By Entertainment Weekly Staff Writer
It’s official — after years of internet petitions, nostalgic memes, and Marlon Wayans repeatedly teasing “we might do it,” the Wayans brothers are dusting off the wigs. White Chicks is back — but this time, as an eight-episode limited series titled White Chicks – Season 2.
For context: the original 2004 film may have earned just $113 million worldwide on a $37 million budget (Rotten Tomatoes critics were brutal, with a 15% rating), but audiences embraced it with meme-worthy love. To this day, clips rack up millions of views across TikTok and YouTube — proving that when it comes to “so-bad-it’s-good” comedy, few titles age as chaotically well.
A Digital-Age Reboot Nobody Asked For (But Everybody Secretly Wanted)
Keenen Ivory Wayans returns to direct, while Shawn and Marlon Wayans reprise their roles as FBI agents Kevin and Marcus Copeland — two undercover agents who, for reasons only possible in Hollywood, must once again disguise themselves as rich white women.
The twist? 2025’s mission drops them into the world of influencer culture. Enter “GhostFilter,” a cyber-villain blackmailing TikTok stars, lifestyle vloggers, and crypto-gurus. To stop him, the Copeland brothers reinvent themselves as blonde twin influencers — complete with flawless contouring, fashion sponsorships, and a combined 18 million fake followers.
If the 2004 movie mocked Paris Hilton, spray tans, and boy-band mania, Season 2 takes aim at algorithm anxiety, cancel culture, and podcast wars. Imagine CSI written by someone scrolling Instagram at 3 a.m.
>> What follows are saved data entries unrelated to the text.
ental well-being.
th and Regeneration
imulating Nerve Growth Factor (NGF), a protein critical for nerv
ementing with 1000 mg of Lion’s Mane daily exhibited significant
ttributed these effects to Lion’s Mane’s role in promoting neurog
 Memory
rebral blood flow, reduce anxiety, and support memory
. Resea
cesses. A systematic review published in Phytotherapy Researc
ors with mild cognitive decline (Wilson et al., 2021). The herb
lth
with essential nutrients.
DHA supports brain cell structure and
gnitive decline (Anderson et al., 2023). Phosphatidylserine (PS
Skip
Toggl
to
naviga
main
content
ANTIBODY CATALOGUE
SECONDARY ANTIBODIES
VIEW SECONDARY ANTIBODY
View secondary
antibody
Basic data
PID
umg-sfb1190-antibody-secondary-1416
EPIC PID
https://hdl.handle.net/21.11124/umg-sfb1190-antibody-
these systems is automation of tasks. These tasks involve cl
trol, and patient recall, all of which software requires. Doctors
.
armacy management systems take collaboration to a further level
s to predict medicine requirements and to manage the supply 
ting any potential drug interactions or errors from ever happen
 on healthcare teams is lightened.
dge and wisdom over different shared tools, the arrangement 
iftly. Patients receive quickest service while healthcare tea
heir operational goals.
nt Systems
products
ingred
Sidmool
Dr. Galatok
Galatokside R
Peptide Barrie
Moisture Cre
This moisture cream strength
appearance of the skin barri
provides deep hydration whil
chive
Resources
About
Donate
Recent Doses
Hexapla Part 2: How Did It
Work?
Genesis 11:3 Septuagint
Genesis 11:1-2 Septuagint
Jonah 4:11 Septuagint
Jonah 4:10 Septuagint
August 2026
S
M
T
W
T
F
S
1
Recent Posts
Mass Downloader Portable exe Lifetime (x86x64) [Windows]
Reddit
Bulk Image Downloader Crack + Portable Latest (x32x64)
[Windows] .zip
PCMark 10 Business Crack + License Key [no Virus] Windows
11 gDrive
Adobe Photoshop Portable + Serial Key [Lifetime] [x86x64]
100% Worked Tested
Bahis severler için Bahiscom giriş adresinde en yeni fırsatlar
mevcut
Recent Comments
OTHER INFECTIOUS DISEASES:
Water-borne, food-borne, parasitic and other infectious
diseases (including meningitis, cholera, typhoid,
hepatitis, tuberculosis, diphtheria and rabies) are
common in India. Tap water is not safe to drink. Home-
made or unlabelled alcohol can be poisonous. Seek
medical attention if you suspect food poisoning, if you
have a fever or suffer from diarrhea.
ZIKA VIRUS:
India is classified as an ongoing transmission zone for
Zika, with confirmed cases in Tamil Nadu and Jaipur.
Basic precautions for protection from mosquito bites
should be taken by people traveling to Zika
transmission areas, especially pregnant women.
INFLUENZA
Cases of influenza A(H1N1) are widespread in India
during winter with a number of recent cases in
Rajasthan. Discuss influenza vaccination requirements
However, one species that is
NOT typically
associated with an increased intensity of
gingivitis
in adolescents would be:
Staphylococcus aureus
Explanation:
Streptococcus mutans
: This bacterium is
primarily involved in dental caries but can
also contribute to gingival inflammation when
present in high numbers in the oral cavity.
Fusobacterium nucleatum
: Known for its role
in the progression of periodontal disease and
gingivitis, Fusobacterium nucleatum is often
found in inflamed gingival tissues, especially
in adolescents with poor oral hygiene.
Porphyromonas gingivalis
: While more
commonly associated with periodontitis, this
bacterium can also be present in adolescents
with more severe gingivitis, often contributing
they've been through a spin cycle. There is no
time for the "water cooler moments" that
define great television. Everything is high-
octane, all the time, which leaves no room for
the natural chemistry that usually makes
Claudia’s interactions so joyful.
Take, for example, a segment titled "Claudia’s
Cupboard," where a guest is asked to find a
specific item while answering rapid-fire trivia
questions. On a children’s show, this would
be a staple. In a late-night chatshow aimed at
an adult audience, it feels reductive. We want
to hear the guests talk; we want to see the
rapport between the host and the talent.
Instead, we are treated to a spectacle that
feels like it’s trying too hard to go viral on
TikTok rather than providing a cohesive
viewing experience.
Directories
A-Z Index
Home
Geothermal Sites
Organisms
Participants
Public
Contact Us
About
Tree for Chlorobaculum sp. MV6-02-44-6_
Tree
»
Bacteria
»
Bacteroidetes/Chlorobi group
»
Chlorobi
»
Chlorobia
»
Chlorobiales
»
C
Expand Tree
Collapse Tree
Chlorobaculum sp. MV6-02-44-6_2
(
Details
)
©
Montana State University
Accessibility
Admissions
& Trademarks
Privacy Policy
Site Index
The Return of Terry Crews: From Muscle Man to Holistic Alpha
Yes, he’s back. Terry Crews returns as Latrell Spencer — only now he’s rebranded as a viral “holistic alpha” wellness coach with a YouTube channel, 7-day juice cleanses, and a suspiciously cult-like following. One leaked preview shows him serenading Marcus again — this time not with Vanessa Carlton, but with an auto-tuned remix of Flowers by Miley Cyrus. Internet, prepare yourself.
Why a Series, Not a Film?
Streaming changed the game. According to Nielsen’s 2024 report, U.S. audiences spent 38% of their screen time on streaming services, compared to just 21% in theaters. Limited series are the new blockbusters, and the Wayans brothers clearly understand that bingeability equals cultural dominance.
Netflix, Hulu, and Prime are all rumored bidders, with internal projections estimating that White Chicks – Season 2 could attract over 60 million households in its first month, if marketed as nostalgia-driven comedy with a Gen-Z twist.
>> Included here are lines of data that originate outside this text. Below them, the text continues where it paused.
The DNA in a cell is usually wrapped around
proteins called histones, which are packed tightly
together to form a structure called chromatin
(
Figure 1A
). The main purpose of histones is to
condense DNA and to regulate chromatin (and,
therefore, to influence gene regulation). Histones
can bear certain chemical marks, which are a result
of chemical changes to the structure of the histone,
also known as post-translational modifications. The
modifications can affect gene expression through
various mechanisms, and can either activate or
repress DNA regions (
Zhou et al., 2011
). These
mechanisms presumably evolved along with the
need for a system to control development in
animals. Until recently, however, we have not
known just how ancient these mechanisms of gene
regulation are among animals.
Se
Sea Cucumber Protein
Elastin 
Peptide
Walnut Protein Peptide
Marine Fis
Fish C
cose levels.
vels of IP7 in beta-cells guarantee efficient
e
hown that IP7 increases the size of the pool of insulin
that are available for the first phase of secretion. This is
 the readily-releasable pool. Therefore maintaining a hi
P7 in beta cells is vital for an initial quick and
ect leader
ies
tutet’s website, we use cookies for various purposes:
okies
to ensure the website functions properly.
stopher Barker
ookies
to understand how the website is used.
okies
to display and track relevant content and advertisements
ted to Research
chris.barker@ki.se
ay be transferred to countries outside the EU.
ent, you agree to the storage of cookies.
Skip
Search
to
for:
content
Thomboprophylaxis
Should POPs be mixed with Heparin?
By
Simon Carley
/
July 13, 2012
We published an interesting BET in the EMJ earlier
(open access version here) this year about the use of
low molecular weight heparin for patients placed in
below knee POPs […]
Satire in Wigs and High Heels
Each episode tackles a different trope:
Ep. 1: Cancel culture and apology videos.
Ep. 3: NFT scams (with an “emotional support monkey” cameo).
Ep. 5: A wellness retreat gone wrong, featuring Terry Crews leading goat yoga.
Ep. 7: A parody of viral TikTok dance challenges that doubles as an FBI sting.
Visually, it’s as loud as its humor — neon palettes, Instagram-filter aesthetics, and stylized “story updates” that make viewers feel trapped inside a social feed.
The Bottom Line
White Chicks – Season 2 is not just recycling a joke — it’s amplifying it for a generation that documents everything in 4K. It’s still outrageous, still offensive in all the ways that spark Twitter debates, and still ridiculously funny.
For fans of the original, this is the chaotic sequel you never thought Hollywood would greenlight. For Gen-Z? It’s an introduction to a world where FBI agents wear fake nails, navigate ring lights, and twerk their way into justice.
As Marlon Wayans said during the 2025 NAACP Image Awards: “It’s time. Let’s make White Chicks 2 happen.”
Well, time’s up — the blonde disasters are back.